▸ Directions for this task: Give the number of lines in the records that include the word "each", and nothing besides.

====== Data shown

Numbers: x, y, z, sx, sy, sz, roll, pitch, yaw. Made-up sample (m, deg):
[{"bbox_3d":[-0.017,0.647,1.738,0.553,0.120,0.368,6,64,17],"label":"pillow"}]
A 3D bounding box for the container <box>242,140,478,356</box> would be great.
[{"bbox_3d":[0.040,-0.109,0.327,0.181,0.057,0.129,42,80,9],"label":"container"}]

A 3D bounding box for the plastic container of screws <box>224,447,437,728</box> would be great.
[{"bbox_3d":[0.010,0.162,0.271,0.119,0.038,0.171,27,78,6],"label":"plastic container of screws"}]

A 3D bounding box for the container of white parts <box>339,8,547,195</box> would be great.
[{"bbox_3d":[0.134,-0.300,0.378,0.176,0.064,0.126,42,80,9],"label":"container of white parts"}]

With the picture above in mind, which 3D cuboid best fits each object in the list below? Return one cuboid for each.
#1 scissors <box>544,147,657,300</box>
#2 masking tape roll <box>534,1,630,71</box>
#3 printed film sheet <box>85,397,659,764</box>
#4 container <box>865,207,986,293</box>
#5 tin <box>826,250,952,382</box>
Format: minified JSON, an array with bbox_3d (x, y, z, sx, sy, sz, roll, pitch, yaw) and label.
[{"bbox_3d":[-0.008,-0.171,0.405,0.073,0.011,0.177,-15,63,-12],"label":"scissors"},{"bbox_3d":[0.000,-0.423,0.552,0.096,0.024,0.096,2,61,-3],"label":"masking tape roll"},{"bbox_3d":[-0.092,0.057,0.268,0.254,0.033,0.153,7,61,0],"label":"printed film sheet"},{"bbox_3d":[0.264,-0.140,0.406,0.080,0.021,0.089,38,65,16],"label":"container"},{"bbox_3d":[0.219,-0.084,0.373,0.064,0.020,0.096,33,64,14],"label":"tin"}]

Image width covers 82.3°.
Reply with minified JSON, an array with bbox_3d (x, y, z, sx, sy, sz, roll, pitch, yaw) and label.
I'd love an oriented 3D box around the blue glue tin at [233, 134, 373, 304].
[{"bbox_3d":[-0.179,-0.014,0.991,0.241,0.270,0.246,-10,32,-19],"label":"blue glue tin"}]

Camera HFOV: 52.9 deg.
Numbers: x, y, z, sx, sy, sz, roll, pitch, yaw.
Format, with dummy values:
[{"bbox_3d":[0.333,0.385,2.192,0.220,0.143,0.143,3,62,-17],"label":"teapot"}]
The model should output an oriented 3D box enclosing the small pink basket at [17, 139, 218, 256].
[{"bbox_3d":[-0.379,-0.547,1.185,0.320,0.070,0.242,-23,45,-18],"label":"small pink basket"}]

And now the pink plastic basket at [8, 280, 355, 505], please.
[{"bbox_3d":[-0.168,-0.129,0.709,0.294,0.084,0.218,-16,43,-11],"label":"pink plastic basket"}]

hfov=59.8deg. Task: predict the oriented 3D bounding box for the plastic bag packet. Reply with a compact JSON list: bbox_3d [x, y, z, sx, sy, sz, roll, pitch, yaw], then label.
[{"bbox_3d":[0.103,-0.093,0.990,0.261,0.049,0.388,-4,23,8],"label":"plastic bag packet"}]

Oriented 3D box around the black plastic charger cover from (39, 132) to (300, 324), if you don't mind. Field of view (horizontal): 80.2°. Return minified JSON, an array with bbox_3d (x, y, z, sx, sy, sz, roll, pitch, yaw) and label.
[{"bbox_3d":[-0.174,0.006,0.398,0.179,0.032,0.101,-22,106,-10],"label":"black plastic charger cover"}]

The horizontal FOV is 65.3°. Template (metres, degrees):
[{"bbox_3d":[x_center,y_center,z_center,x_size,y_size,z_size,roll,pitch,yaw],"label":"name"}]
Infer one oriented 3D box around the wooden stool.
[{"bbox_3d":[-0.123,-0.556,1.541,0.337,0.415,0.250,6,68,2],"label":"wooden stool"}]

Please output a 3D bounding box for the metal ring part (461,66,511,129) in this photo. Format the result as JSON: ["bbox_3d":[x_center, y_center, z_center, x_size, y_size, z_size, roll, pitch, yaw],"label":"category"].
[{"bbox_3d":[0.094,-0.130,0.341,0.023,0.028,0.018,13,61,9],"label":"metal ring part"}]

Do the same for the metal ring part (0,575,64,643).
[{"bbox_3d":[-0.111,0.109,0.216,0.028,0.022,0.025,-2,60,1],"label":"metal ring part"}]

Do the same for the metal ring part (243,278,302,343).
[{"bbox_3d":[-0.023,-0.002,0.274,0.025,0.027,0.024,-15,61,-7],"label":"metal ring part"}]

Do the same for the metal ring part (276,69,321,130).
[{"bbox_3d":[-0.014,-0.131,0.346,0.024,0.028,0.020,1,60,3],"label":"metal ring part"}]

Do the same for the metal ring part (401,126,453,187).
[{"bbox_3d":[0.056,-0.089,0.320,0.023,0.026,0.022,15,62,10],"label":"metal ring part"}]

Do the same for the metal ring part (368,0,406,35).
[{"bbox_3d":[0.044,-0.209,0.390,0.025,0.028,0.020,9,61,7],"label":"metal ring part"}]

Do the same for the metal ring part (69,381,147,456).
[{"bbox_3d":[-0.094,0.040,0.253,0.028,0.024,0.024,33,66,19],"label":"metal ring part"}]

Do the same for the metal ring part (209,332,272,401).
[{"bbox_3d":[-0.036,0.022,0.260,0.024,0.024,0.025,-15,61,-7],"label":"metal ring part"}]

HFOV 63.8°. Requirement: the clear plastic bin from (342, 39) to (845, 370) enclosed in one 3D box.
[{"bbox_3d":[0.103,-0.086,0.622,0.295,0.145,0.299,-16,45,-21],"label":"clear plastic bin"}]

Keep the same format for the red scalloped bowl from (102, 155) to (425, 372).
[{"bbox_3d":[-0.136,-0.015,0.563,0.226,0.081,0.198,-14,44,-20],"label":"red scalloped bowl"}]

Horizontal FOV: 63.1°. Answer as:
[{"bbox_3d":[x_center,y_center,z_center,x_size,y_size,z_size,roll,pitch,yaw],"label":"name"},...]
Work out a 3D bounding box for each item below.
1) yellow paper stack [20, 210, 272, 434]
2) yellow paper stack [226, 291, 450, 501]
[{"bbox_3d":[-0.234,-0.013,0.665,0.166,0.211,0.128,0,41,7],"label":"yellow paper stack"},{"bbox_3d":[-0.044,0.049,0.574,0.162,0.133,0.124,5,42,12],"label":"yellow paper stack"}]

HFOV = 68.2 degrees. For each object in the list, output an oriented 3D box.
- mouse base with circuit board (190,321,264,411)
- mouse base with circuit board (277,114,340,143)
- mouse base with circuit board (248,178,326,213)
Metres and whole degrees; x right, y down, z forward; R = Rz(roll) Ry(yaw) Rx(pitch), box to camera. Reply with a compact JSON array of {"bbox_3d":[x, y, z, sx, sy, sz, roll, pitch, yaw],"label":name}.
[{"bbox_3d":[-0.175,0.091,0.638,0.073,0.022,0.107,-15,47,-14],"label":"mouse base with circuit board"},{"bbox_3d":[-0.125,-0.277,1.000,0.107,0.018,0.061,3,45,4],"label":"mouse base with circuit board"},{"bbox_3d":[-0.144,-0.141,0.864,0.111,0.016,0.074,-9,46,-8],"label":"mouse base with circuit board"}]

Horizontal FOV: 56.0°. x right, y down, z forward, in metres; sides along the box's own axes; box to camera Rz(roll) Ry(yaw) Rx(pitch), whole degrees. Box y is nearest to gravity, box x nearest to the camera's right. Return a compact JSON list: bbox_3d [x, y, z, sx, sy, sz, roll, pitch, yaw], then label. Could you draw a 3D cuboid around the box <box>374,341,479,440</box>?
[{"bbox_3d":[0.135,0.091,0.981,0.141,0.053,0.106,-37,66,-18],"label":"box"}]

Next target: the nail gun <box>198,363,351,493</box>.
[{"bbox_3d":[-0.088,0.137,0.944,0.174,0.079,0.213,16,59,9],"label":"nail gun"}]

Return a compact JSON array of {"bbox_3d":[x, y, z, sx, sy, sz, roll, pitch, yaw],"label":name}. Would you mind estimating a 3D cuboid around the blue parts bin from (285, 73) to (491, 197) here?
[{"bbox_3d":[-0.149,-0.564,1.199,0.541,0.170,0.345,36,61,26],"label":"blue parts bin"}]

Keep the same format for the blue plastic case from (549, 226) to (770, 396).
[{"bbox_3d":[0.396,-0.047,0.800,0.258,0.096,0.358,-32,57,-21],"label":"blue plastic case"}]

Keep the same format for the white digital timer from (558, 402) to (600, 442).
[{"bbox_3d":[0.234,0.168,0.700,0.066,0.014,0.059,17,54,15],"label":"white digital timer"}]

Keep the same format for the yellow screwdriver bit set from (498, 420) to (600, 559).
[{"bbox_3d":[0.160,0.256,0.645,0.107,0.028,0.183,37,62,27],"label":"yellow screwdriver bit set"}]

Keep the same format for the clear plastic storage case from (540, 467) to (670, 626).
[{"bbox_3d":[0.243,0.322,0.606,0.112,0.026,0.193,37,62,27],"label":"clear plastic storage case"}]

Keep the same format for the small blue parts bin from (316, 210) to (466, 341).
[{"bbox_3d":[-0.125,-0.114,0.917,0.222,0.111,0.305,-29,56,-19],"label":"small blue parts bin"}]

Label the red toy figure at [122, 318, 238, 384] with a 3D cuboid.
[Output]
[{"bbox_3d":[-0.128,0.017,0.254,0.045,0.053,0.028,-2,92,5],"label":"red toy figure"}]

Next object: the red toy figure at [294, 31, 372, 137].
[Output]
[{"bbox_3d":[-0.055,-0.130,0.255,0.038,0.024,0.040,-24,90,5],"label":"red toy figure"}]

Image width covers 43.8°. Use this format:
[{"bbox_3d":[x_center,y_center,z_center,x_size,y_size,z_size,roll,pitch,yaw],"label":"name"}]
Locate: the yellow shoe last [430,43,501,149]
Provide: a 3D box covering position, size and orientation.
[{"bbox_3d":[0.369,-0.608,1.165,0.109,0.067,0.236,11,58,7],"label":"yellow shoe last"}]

============

▸ Response to the exercise: 3